In dermatology, as in many specialties, there are a number of “tried and true” treatments that have been utilized, in some cases for millenia, to treat cutaneous diseases. These therapies continue to comprise an important part of our therapeutic armamentarium, despite the fact that the mechanisms by which these compounds improve clinical disease courses are often poorly understood. Modern efforts to understand pathologic disease mechanisms, particularly when undertaken or funded by pharmaceutical companies, tend to focus attention toward the development of novel classes of compounds whose marketing and prescription are likely to be financially lucrative. Rational drug design describes the concept of designing novel compounds that could structurally or functionally be predicted to modify a pathologic process or target through modification of gene or protein expression (Mandel et al., 2009). High-throughput computer-based algorithms can be constructed to screen a database of small molecules with unknown targets, or to screen a host of known targets for their potential response to a particular synthesized molecule, to rapidly and efficiently identify potential novel molecule-target combinations. Similarly, modeling programs can also be used to predict potential toxicities or untoward effects of these novel compounds (Mandel et al., 2009); these potential effects should, of course, then be investigated in experimental settings.

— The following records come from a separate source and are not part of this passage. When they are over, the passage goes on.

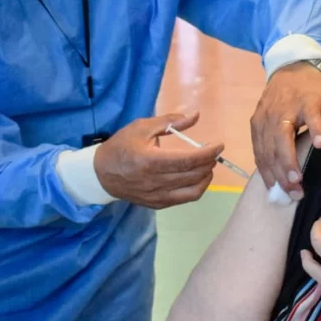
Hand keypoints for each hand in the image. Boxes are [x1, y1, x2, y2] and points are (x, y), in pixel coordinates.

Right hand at [94, 113, 222, 208]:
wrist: (100, 174)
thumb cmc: (121, 146)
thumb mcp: (141, 127)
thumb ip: (170, 121)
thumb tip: (195, 115)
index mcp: (150, 161)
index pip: (188, 160)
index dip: (208, 153)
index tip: (219, 145)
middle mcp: (155, 182)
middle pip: (193, 175)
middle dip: (209, 162)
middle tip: (213, 152)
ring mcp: (157, 196)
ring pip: (193, 191)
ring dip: (206, 177)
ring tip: (208, 165)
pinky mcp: (158, 204)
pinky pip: (184, 199)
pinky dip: (196, 188)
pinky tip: (197, 177)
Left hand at [251, 62, 320, 198]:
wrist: (296, 66)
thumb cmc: (286, 99)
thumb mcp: (272, 119)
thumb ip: (273, 143)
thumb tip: (278, 176)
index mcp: (259, 125)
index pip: (261, 155)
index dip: (269, 176)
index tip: (277, 194)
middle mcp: (269, 118)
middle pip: (271, 151)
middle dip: (281, 176)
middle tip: (293, 194)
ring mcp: (288, 108)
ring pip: (284, 137)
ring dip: (290, 160)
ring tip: (298, 178)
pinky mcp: (307, 100)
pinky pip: (311, 117)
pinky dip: (316, 130)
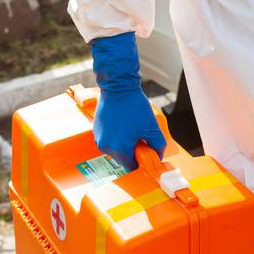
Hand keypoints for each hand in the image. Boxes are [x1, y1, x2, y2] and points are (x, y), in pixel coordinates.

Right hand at [90, 32, 166, 170]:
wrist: (118, 87)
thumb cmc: (134, 106)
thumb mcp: (151, 126)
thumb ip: (157, 145)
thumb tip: (157, 156)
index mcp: (119, 148)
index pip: (130, 166)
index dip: (140, 161)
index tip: (146, 153)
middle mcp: (105, 147)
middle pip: (122, 157)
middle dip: (133, 150)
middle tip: (141, 136)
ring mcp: (98, 138)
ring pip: (115, 149)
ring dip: (124, 143)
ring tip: (132, 127)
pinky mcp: (96, 130)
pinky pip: (109, 140)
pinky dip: (117, 136)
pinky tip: (124, 124)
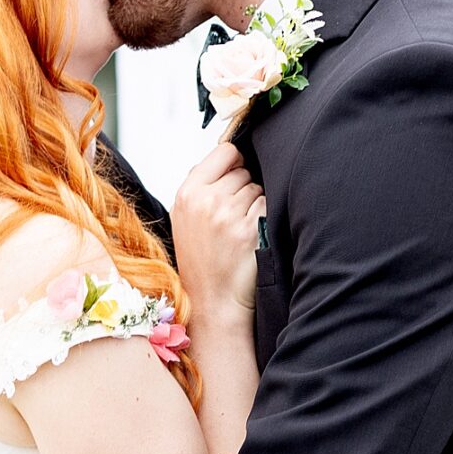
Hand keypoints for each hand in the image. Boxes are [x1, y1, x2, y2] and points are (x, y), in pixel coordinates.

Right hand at [170, 140, 265, 329]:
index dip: (234, 162)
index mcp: (187, 193)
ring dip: (254, 205)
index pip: (225, 151)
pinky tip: (251, 237)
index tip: (233, 177)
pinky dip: (265, 218)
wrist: (212, 302)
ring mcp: (229, 215)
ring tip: (238, 230)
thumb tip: (229, 155)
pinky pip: (268, 206)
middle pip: (242, 171)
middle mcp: (206, 201)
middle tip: (231, 217)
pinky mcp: (251, 229)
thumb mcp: (184, 219)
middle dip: (242, 188)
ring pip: (257, 188)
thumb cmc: (201, 260)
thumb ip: (200, 185)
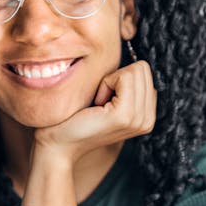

Given the potential for rational drug design methods to identify lucrative novel therapies, much less attention is often paid to gaining a better understanding of the mechanisms of compounds that have been used successfully for hundreds or thousands of years. Studies undertaken to elucidate the mechanisms by which these therapies exert their actions, however, represent valuable opportunities both to better understand their biological effects and to provide insight into physiologic processes that underlie the diseases these compounds affect. A recent study published in the Journal of Clinical Investigation provides a fine example of such work (van den Bogaard et al., 2013). The authors describe a mechanism by which coal tar, via activation of the aryl hydrocarbon receptor (AHR), restores epidermal barrier protein expression and attenuates Th2-cytokine-mediated effects in both in vitro models and in vivo in atopic dermatitis (van den Bogaard et al., 2013). A commentary in the same issue discusses that although coal tar is comprised of a wide variety of compounds that are likely to have effects on multiple targets in diseases like atopic dermatitis, a better understanding of known biological targets could allow for the extraction of specific active ingredients from coal tar which would hopefully allow for the creation of “cleaner” preparations that would allow patients to refrain from applying sticky, smelly, and stain-inducing coal tar to the skin (McLean and Irvine, 2013). Identification of new targets (like the AHR) in atopic dermatitis could also guide rational drug design methods to identify or construct novel compounds that could be added to the therapeutic armamentarium. These articles remind us that despite the current exciting climate of “smart” drug design, which has enabled the rapid introduction of new classes of therapeutic agents that revolutionize the way we treat various cutaneous diseases, we should not entirely neglect the study of “tried and true” therapies – there is likely a very good reason we use them, even if we don’t yet know what that reason is.
van den Bogaard EH, Bergboer JGM, Vonk-Bergers M, van Vlijmen-Willems IMJJ, van der Valk PGM, Schröder JM, et al. (2013) Coal tar induces AHR-dependent skin barrier repair in atopic dermatitis. J Clin Invest 123:917-27.